There are two kinds of politicians in the closet, he said.

"The ones who live with so much fear of being discovered that they vote for anti-gay laws to draw suspicion away from themselves.

"And there are the ones who don’t want to be a gay-rights champion. They won’t take the banner and they won’t come out as gay. But they’ll still vote with you."

Would the Louisiana Electorate of Gays and Lesbians ever spill the beans and "out" a hostile politician as gay without his or her permission?

"I can’t imagine us ever outing someone unless it was under the most extreme circumstances — where it was somebody who not only voted against us but actually crusaded against us.
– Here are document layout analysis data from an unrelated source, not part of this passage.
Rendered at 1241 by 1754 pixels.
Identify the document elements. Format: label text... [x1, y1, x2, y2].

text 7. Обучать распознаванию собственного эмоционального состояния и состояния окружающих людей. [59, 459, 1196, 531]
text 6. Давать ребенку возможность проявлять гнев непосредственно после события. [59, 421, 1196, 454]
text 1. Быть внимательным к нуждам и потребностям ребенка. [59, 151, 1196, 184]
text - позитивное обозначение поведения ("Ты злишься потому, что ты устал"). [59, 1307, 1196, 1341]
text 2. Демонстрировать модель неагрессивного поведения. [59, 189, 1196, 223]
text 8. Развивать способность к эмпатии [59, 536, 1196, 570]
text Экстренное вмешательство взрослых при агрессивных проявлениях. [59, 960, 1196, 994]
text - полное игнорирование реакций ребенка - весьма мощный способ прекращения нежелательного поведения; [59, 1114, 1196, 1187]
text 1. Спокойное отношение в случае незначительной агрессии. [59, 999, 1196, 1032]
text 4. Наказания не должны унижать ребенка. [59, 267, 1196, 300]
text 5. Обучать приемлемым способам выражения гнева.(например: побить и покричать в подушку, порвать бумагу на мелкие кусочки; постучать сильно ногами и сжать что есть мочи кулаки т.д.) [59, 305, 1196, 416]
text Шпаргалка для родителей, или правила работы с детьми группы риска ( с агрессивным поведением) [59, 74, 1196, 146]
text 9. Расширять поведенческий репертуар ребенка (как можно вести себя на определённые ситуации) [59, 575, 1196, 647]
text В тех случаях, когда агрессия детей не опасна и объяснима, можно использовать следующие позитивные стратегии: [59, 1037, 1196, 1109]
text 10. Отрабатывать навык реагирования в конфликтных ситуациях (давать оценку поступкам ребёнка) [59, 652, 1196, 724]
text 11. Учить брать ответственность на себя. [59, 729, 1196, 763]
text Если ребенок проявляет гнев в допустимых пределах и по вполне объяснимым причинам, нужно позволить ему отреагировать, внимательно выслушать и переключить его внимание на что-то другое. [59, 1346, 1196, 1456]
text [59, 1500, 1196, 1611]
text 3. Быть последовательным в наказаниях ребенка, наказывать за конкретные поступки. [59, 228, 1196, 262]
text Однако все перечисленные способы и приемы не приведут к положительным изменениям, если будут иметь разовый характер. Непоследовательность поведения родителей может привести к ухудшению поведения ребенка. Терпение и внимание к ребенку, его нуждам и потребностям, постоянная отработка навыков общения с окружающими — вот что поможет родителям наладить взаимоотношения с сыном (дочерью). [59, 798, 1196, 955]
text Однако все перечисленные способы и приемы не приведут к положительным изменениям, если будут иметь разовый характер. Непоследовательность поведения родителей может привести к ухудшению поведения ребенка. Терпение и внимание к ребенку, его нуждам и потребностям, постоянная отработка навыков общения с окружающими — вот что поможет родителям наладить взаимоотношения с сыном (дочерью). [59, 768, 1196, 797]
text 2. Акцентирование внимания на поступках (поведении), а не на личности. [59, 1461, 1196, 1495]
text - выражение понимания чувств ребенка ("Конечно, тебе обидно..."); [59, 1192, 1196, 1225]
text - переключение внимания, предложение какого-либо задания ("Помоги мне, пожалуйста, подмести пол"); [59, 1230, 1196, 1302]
There I could see us possibly reconsidering our gesture of respect for a person’s right to privacy."

Progress and pride

One sign of political progress is the greater willingness of some politicians to campaign for the gay vote, Daigle said.

"A few years ago politicians would meet with us, but say: ‘Don’t tell anybody, or just tell your people.’ We’ve moved from that to actually interviewing and endorsing candidates."

But not all candidates want a homosexual group’s blessing heading into an election.

Gary Beard, who recently won election to the Legislature from House District 69 in East Baton Rouge and Livingston parishes, and loser David Boneno both refused to interview with the Louisiana Electorate of Gays and Lesbians, Daigle said.

The group ended up supporting no candidate in that race.

Daigle said many lawmakers accept his presence more today than in 1995 when he started lobbying.

"I have access, and every time I talk with a legislator I am going to teach them something along the way.

"When I first started, there were whispers and finger-pointing: ‘There’s the gay lobbyist.’ I don’t get that anymore. It’s been a relationship-building thing, a chance to gain credibility."